Réunis dans la capitale politique camerounaise, des experts et responsables vétérinaires d’Afrique centrale renforcent leurs capacités pour mieux surveiller et éradiquer la peste des petits ruminants, une maladie aux lourdes conséquences économiques et sociales.
Par GFM

Depuis le 21 avril, Yaoundé abrite un atelier régional consacré au renforcement des capacités de surveillance de la peste des petits ruminants (PPR) et des autres maladies animales transfrontalières. Cette rencontre, qui s’achève le 23 avril, s’inscrit dans la mise en œuvre du Programme panafricain d’éradication de la PPR au profit des États membres de la Communauté économique des États de l’Afrique centrale (CEEAC). Organisé par l’Organisation des Nations Unies pour l’alimentation et l’agriculture (FAO), en collaboration avec le Bureau interafricain des ressources animales de l’Union africaine (UA-BIRA), à travers le Secrétariat panafricain pour la PPR, cet atelier vise à apporter une réponse concertée à une maladie virale hautement contagieuse qui affecte les ovins et les caprins.
La peste des petits ruminants demeure en effet endémique dans plusieurs pays de la sous-région. Elle freine la productivité animale, limite les échanges de bétail et de produits d’origine animale, et engendre des pertes économiques majeures estimées à plus de 2,1 millions de dollars.
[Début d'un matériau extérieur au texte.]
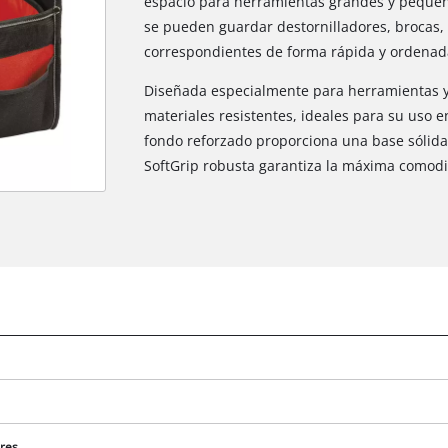
espacio para herramientas grandes y pequeña
se pueden guardar destornilladores, brocas, 
correspondientes de forma rápida y ordenad
Diseñada especialmente para herramientas y 
materiales resistentes, ideales para su uso e
fondo reforzado proporciona una base sólida 
SoftGrip robusta garantiza la máxima comod
res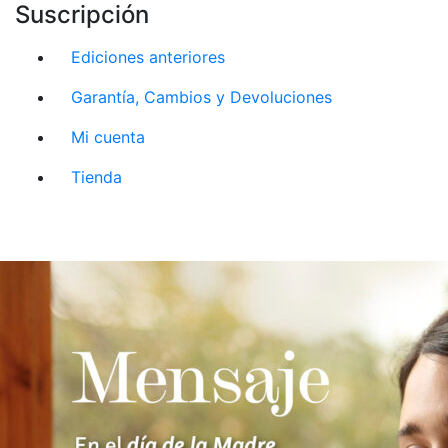
Suscripción
Ediciones anteriores
Garantía, Cambios y Devoluciones
Mi cuenta
Tienda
Dans une région considérée comme une zone stratégique de transition et un pilier de la sécurité alimentaire, la nécessité d’une vigilance accrue s’impose.

Pour Ndongo Marcel, coordonnateur régional du programme PPR en Afrique, cette maladie présente des similitudes avec la peste bovine, déjà éradiquée à l’échelle mondiale. « Dans l’histoire de l’humanité, la peste bovine a été la deuxième maladie à être éradiquée. La PPR possède des caractéristiques similaires, ce qui laisse entrevoir une issue favorable si les efforts sont maintenus et concertés», explique-t-il. Il souligne par ailleurs que la maladie touche principalement les populations rurales les plus vulnérables, avec des symptômes respiratoires et digestifs, accompagnés d’écoulements oculaires et nasaux, ainsi que de diarrhées, particulièrement chez les chèvres. Face à son caractère transfrontalier, une approche collective s’avère indispensable. « La maladie circule d’une région à une autre, d’une communauté à une autre. D’où l’importance de réunir les pays afin d’harmoniser les stratégies et les réponses », ajoute-t-il, évoquant comme mesure temporaire la mise à l’isolement des animaux suspects en attendant l’intervention d’un vétérinaire.
Les travaux de Yaoundé visent ainsi plusieurs objectifs: renforcer les capacités de surveillance des États membres, harmoniser les procédures de collecte et d’analyse des données épidémiologiques, définir les écosystèmes à risque et améliorer l’interopérabilité des systèmes d’information tels que RESEPI-AC, ARIS et WAHIS. Il est également question de dynamiser les réseaux régionaux de surveillance et d’élaborer des feuilles de route nationales et régionales. Représentant le ministère en charge de l’élevage, le conseiller technique n°1, Dr Mimbang, s’est félicité des avancées enregistrées, tout en appelant à maintenir la dynamique. Selon lui, l’éradication de la PPR constitue un enjeu majeur pour la stabilité économique et la création d’emplois, notamment en milieu rural.
Partenaire stratégique de cette initiative, l’Union européenne a réaffirmé son engagement à accompagner les efforts déployés dans la sous-région. Un soutien jugé essentiel pour atteindre l’objectif d’une Afrique centrale durablement débarrassée de cette maladie.